--- Task objective ---
In this exercise, retype exactly and only the lines from the top of the entries below through the line that holds "y-int = 2+4 = 6", omitting pictures.

--- Page images and extracted text ---
---*---

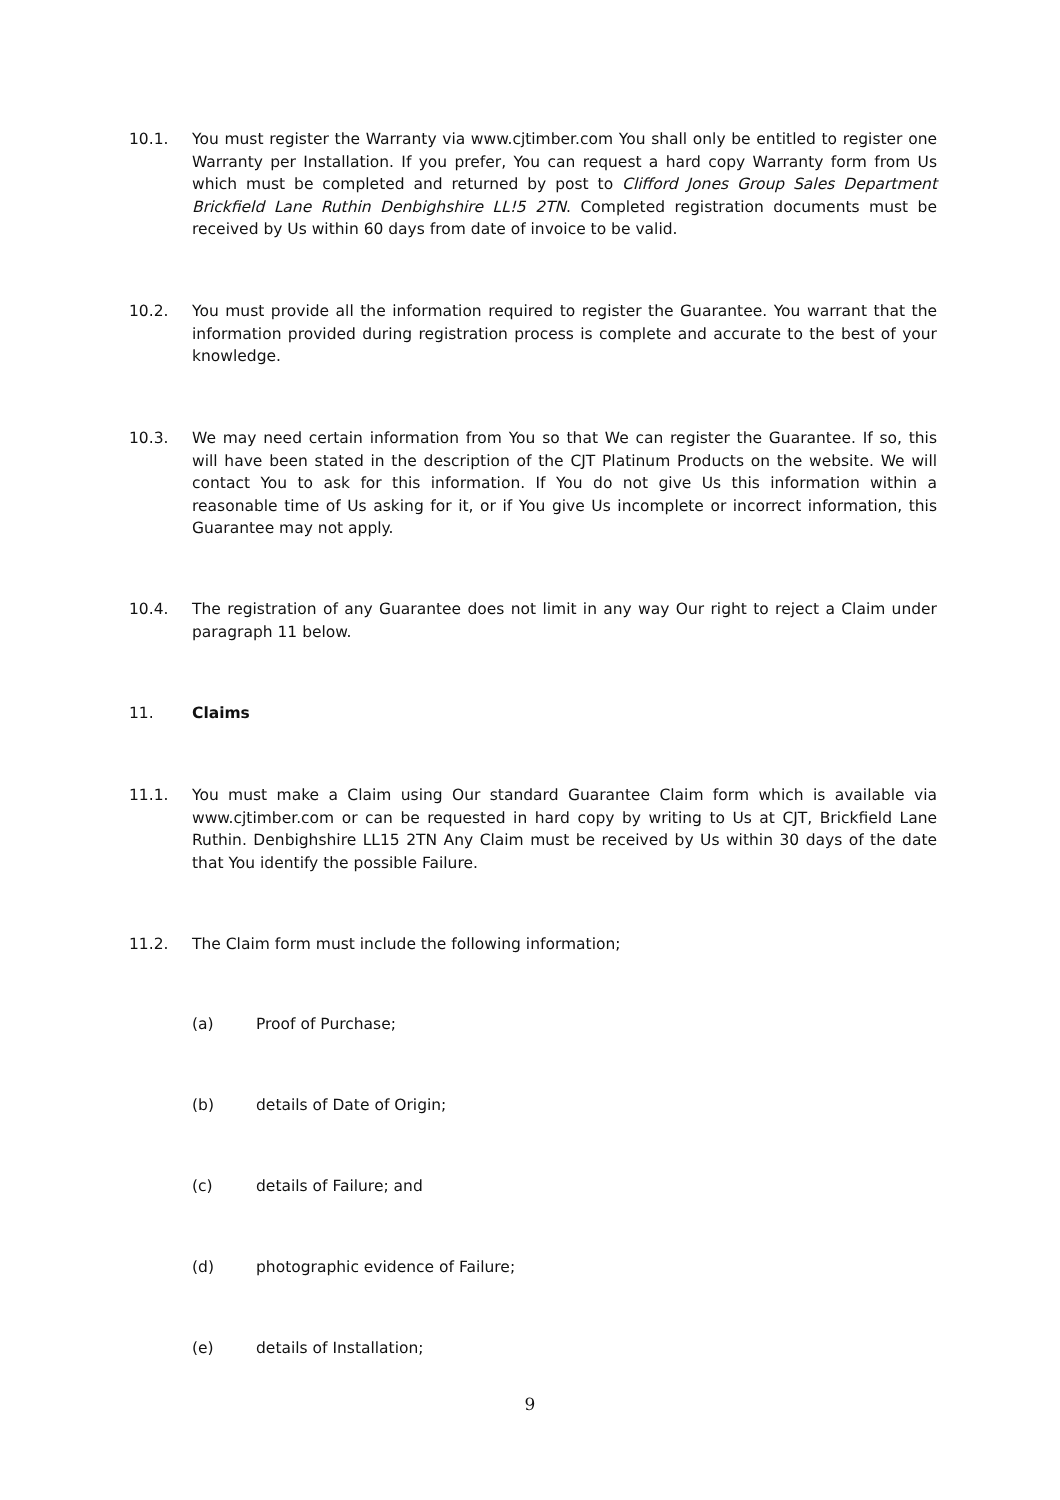10.1. You must register the Warranty via www.cjtimber.com You shall only be entitled to register one Warranty per Installation. If you prefer, You can request a hard copy Warranty form from Us which must be completed and returned by post to Clifford Jones Group Sales Department Brickfield Lane Ruthin Denbighshire LL!5 2TN. Completed registration documents must be received by Us within 60 days from date of invoice to be valid.
10.2. You must provide all the information required to register the Guarantee. You warrant that the information provided during registration process is complete and accurate to the best of your knowledge.
10.3. We may need certain information from You so that We can register the Guarantee. If so, this will have been stated in the description of the CJT Platinum Products on the website. We will contact You to ask for this information. If You do not give Us this information within a reasonable time of Us asking for it, or if You give Us incomplete or incorrect information, this Guarantee may not apply.
10.4. The registration of any Guarantee does not limit in any way Our right to reject a Claim under paragraph 11 below.
11. Claims
11.1. You must make a Claim using Our standard Guarantee Claim form which is available via www.cjtimber.com or can be requested in hard copy by writing to Us at CJT, Brickfield Lane Ruthin. Denbighshire LL15 2TN Any Claim must be received by Us within 30 days of the date that You identify the possible Failure.
11.2. The Claim form must include the following information;
(a) Proof of Purchase;
(b) details of Date of Origin;
(c) details of Failure; and
(d) photographic evidence of Failure;
(e) details of Installation;
9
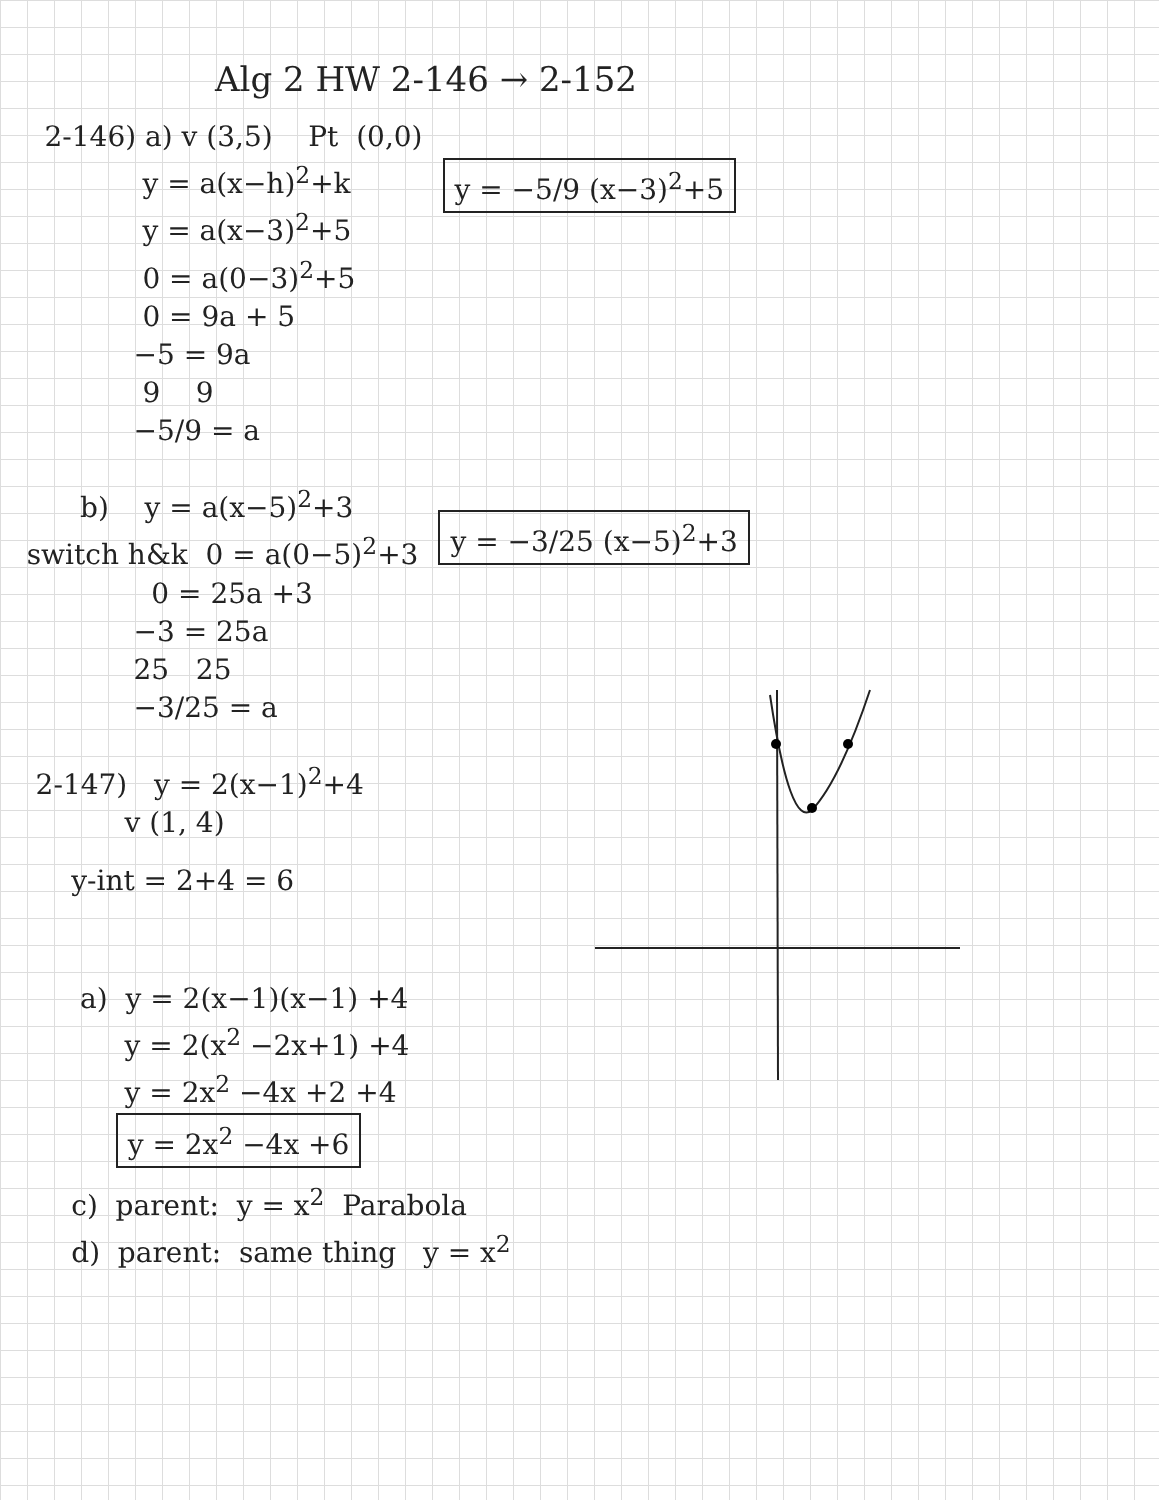Alg 2 HW 2-146 → 2-152
2-146) a) v (3,5) Pt (0,0)
y = a(x−h)<sup>2</sup>+k
y = a(x−3)<sup>2</sup>+5
0 = a(0−3)<sup>2</sup>+5
0 = 9a + 5
−5 = 9a
9 9
−5/9 = a
y = −5/9 (x−3)<sup>2</sup>+5
b) y = a(x−5)<sup>2</sup>+3
switch h&k 0 = a(0−5)<sup>2</sup>+3
0 = 25a +3
−3 = 25a
25 25
−3/25 = a
y = −3/25 (x−5)<sup>2</sup>+3
2-147) y = 2(x−1)<sup>2</sup>+4
v (1, 4)
y-int = 2+4 = 6
a) y = 2(x−1)(x−1) +4
y = 2(x<sup>2</sup> −2x+1) +4
y = 2x<sup>2</sup> −4x +2 +4
y = 2x<sup>2</sup> −4x +6
c) parent: y = x<sup>2</sup> Parabola
d) parent: same thing y = x<sup>2</sup>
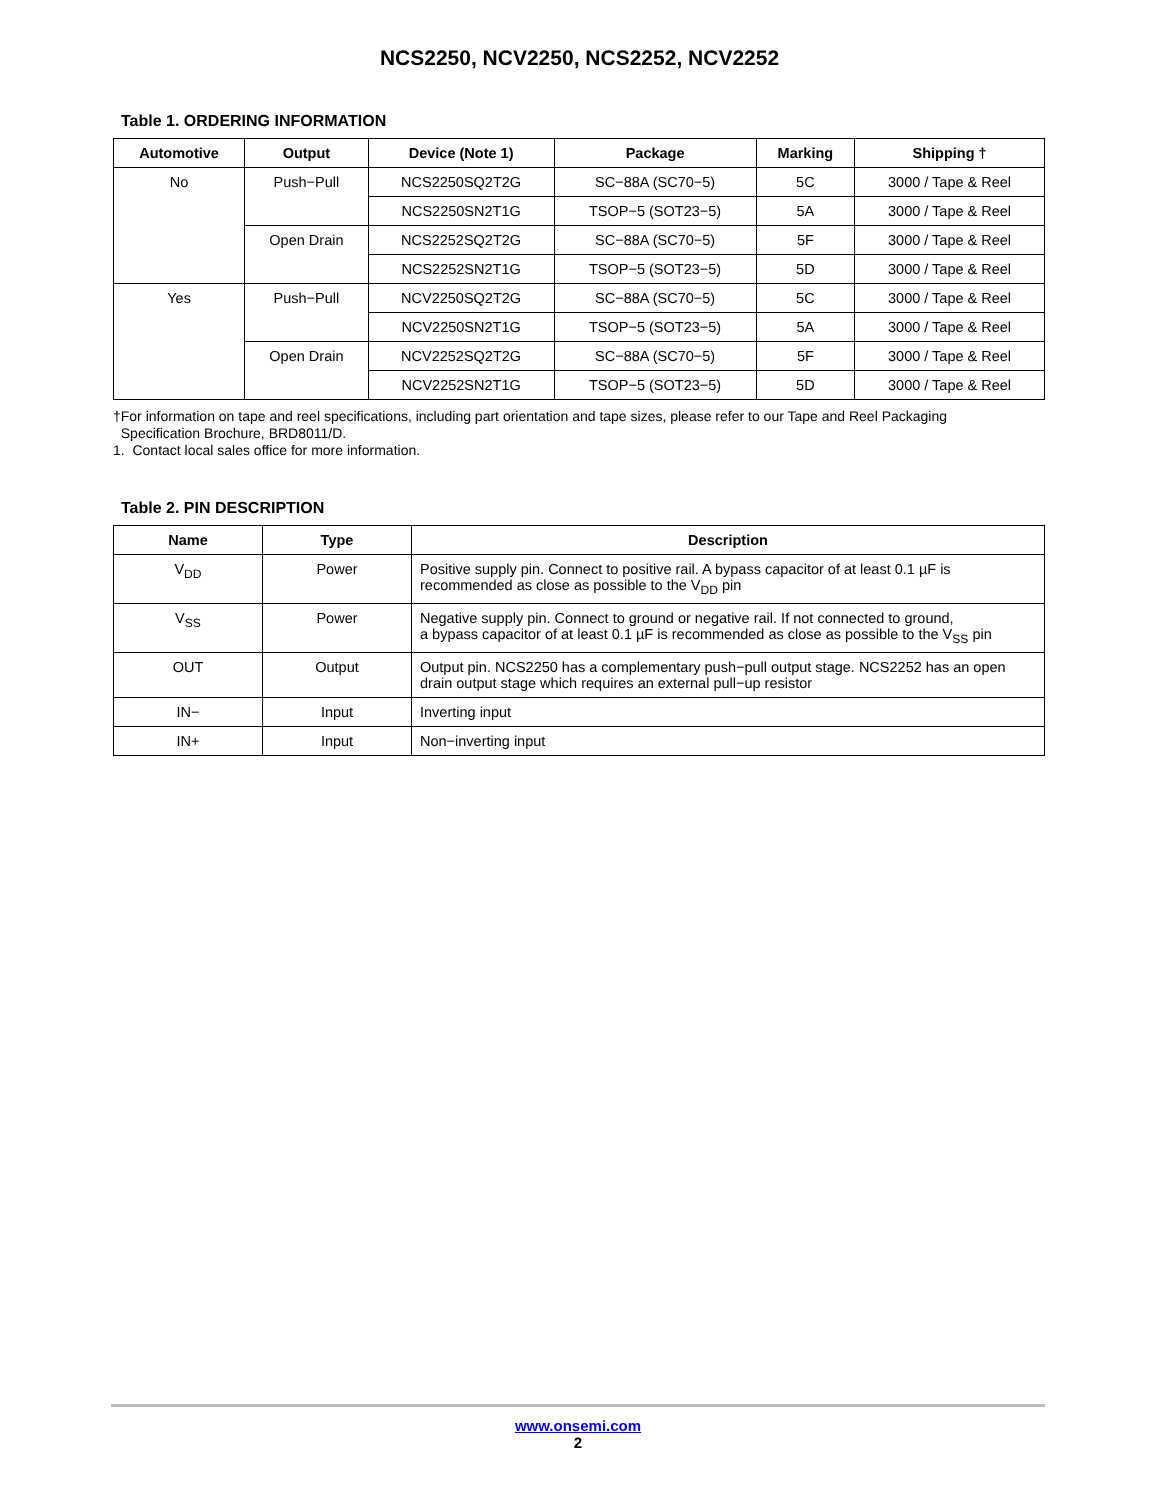NCS2250, NCV2250, NCS2252, NCV2252
Table 1. ORDERING INFORMATION
| Automotive | Output | Device (Note 1) | Package | Marking | Shipping † |
| --- | --- | --- | --- | --- | --- |
| No | Push−Pull | NCS2250SQ2T2G | SC−88A (SC70−5) | 5C | 3000 / Tape & Reel |
| | | NCS2250SN2T1G | TSOP−5 (SOT23−5) | 5A | 3000 / Tape & Reel |
| | Open Drain | NCS2252SQ2T2G | SC−88A (SC70−5) | 5F | 3000 / Tape & Reel |
| | | NCS2252SN2T1G | TSOP−5 (SOT23−5) | 5D | 3000 / Tape & Reel |
| Yes | Push−Pull | NCV2250SQ2T2G | SC−88A (SC70−5) | 5C | 3000 / Tape & Reel |
| | | NCV2250SN2T1G | TSOP−5 (SOT23−5) | 5A | 3000 / Tape & Reel |
| | Open Drain | NCV2252SQ2T2G | SC−88A (SC70−5) | 5F | 3000 / Tape & Reel |
| | | NCV2252SN2T1G | TSOP−5 (SOT23−5) | 5D | 3000 / Tape & Reel |
†For information on tape and reel specifications, including part orientation and tape sizes, please refer to our Tape and Reel Packaging
Specification Brochure, BRD8011/D.
1. Contact local sales office for more information.
Table 2. PIN DESCRIPTION
| Name | Type | Description |
| --- | --- | --- |
| V<sub>DD</sub> | Power | Positive supply pin. Connect to positive rail. A bypass capacitor of at least 0.1 µF is recommended as close as possible to the V<sub>DD</sub> pin |
| V<sub>SS</sub> | Power | Negative supply pin. Connect to ground or negative rail. If not connected to ground, a bypass capacitor of at least 0.1 µF is recommended as close as possible to the V<sub>SS</sub> pin |
| OUT | Output | Output pin. NCS2250 has a complementary push−pull output stage. NCS2252 has an open drain output stage which requires an external pull−up resistor |
| IN− | Input | Inverting input |
| IN+ | Input | Non−inverting input |
www.onsemi.com
2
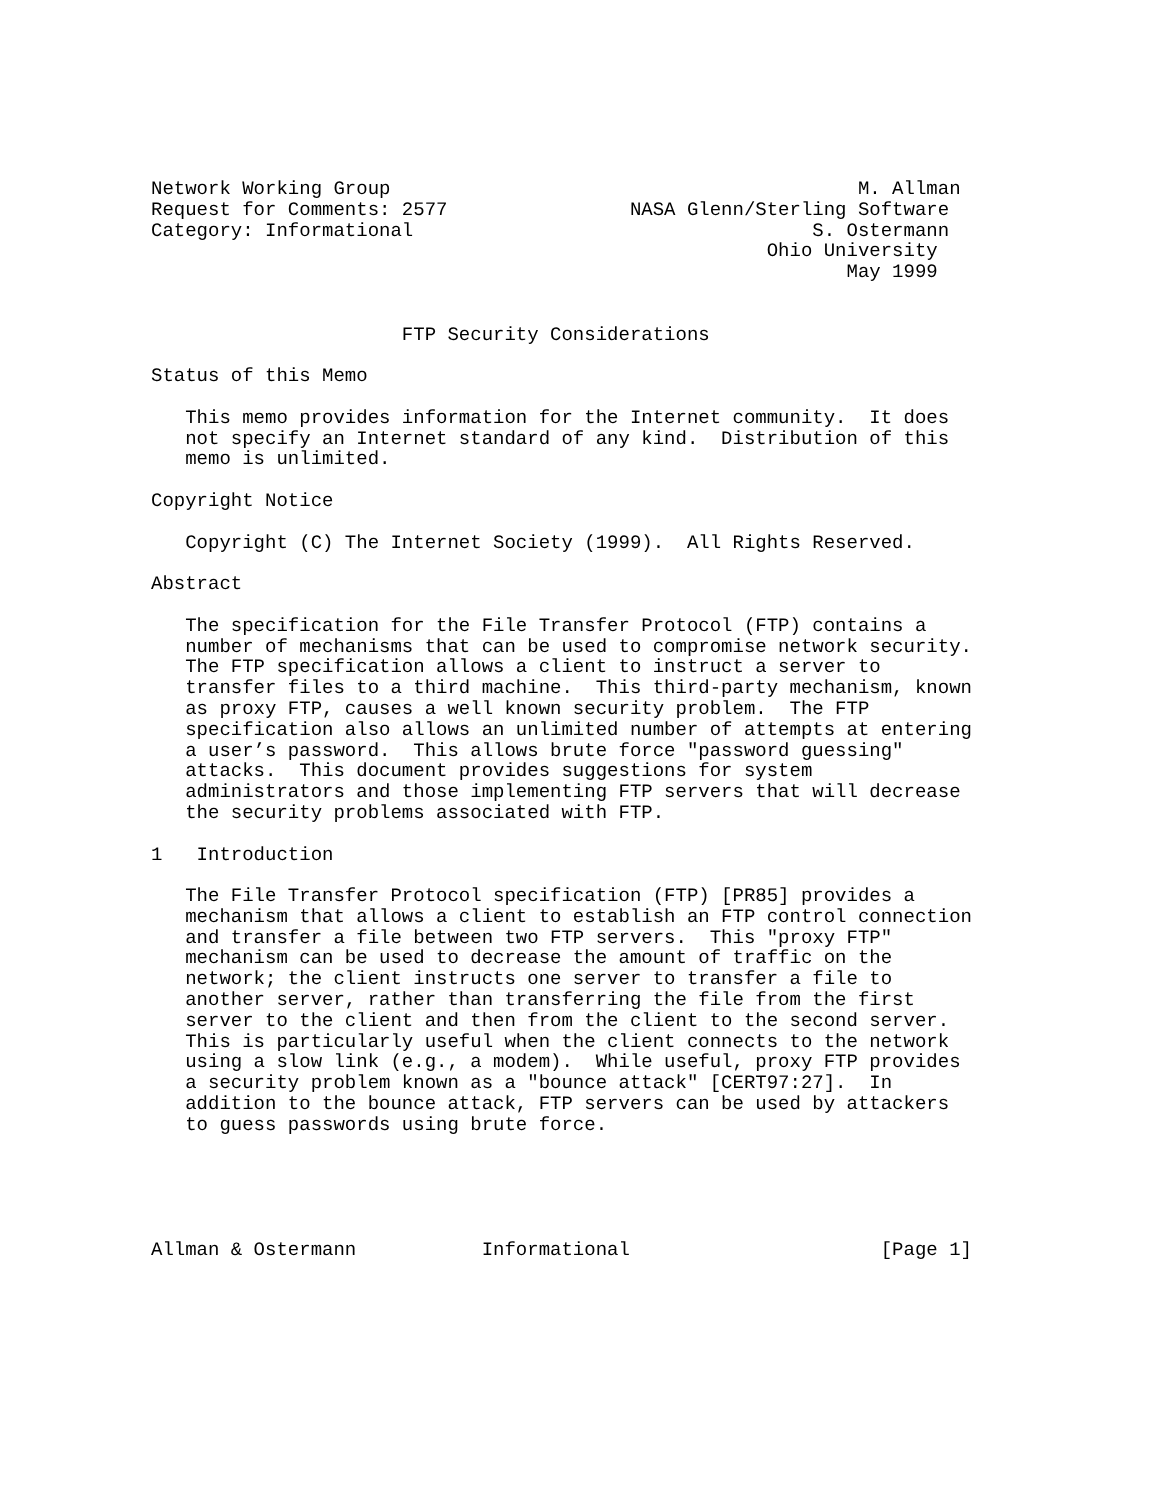Network Working Group                                         M. Allman
Request for Comments: 2577                NASA Glenn/Sterling Software
Category: Informational                                   S. Ostermann
                                                      Ohio University
                                                             May 1999


                      FTP Security Considerations

Status of this Memo

   This memo provides information for the Internet community.  It does
   not specify an Internet standard of any kind.  Distribution of this
   memo is unlimited.

Copyright Notice

   Copyright (C) The Internet Society (1999).  All Rights Reserved.

Abstract

   The specification for the File Transfer Protocol (FTP) contains a
   number of mechanisms that can be used to compromise network security.
   The FTP specification allows a client to instruct a server to
   transfer files to a third machine.  This third-party mechanism, known
   as proxy FTP, causes a well known security problem.  The FTP
   specification also allows an unlimited number of attempts at entering
   a user’s password.  This allows brute force "password guessing"
   attacks.  This document provides suggestions for system
   administrators and those implementing FTP servers that will decrease
   the security problems associated with FTP.

1   Introduction

   The File Transfer Protocol specification (FTP) [PR85] provides a
   mechanism that allows a client to establish an FTP control connection
   and transfer a file between two FTP servers.  This "proxy FTP"
   mechanism can be used to decrease the amount of traffic on the
   network; the client instructs one server to transfer a file to
   another server, rather than transferring the file from the first
   server to the client and then from the client to the second server.
   This is particularly useful when the client connects to the network
   using a slow link (e.g., a modem).  While useful, proxy FTP provides
   a security problem known as a "bounce attack" [CERT97:27].  In
   addition to the bounce attack, FTP servers can be used by attackers
   to guess passwords using brute force.





Allman & Ostermann           Informational                      [Page 1]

---*---

--- The answer ---
10.1. You must register the Warranty via www.cjtimber.com You shall only be entitled to register one Warranty per Installation. If you prefer, You can request a hard copy Warranty form from Us which must be completed and returned by post to Clifford Jones Group Sales Department Brickfield Lane Ruthin Denbighshire LL!5 2TN. Completed registration documents must be received by Us within 60 days from date of invoice to be valid.
10.2. You must provide all the information required to register the Guarantee. You warrant that the information provided during registration process is complete and accurate to the best of your knowledge.
10.3. We may need certain information from You so that We can register the Guarantee. If so, this will have been stated in the description of the CJT Platinum Products on the website. We will contact You to ask for this information. If You do not give Us this information within a reasonable time of Us asking for it, or if You give Us incomplete or incorrect information, this Guarantee may not apply.
10.4. The registration of any Guarantee does not limit in any way Our right to reject a Claim under paragraph 11 below.
11. Claims
11.1. You must make a Claim using Our standard Guarantee Claim form which is available via www.cjtimber.com or can be requested in hard copy by writing to Us at CJT, Brickfield Lane Ruthin. Denbighshire LL15 2TN Any Claim must be received by Us within 30 days of the date that You identify the possible Failure.
11.2. The Claim form must include the following information;
(a) Proof of Purchase;
(b) details of Date of Origin;
(c) details of Failure; and
(d) photographic evidence of Failure;
(e) details of Installation;
9
Alg 2 HW 2-146 → 2-152
2-146) a) v (3,5) Pt (0,0)
y = a(x−h)<sup>2</sup>+k
y = a(x−3)<sup>2</sup>+5
0 = a(0−3)<sup>2</sup>+5
0 = 9a + 5
−5 = 9a
9 9
−5/9 = a
y = −5/9 (x−3)<sup>2</sup>+5
b) y = a(x−5)<sup>2</sup>+3
switch h&k 0 = a(0−5)<sup>2</sup>+3
0 = 25a +3
−3 = 25a
25 25
−3/25 = a
y = −3/25 (x−5)<sup>2</sup>+3
2-147) y = 2(x−1)<sup>2</sup>+4
v (1, 4)
y-int = 2+4 = 6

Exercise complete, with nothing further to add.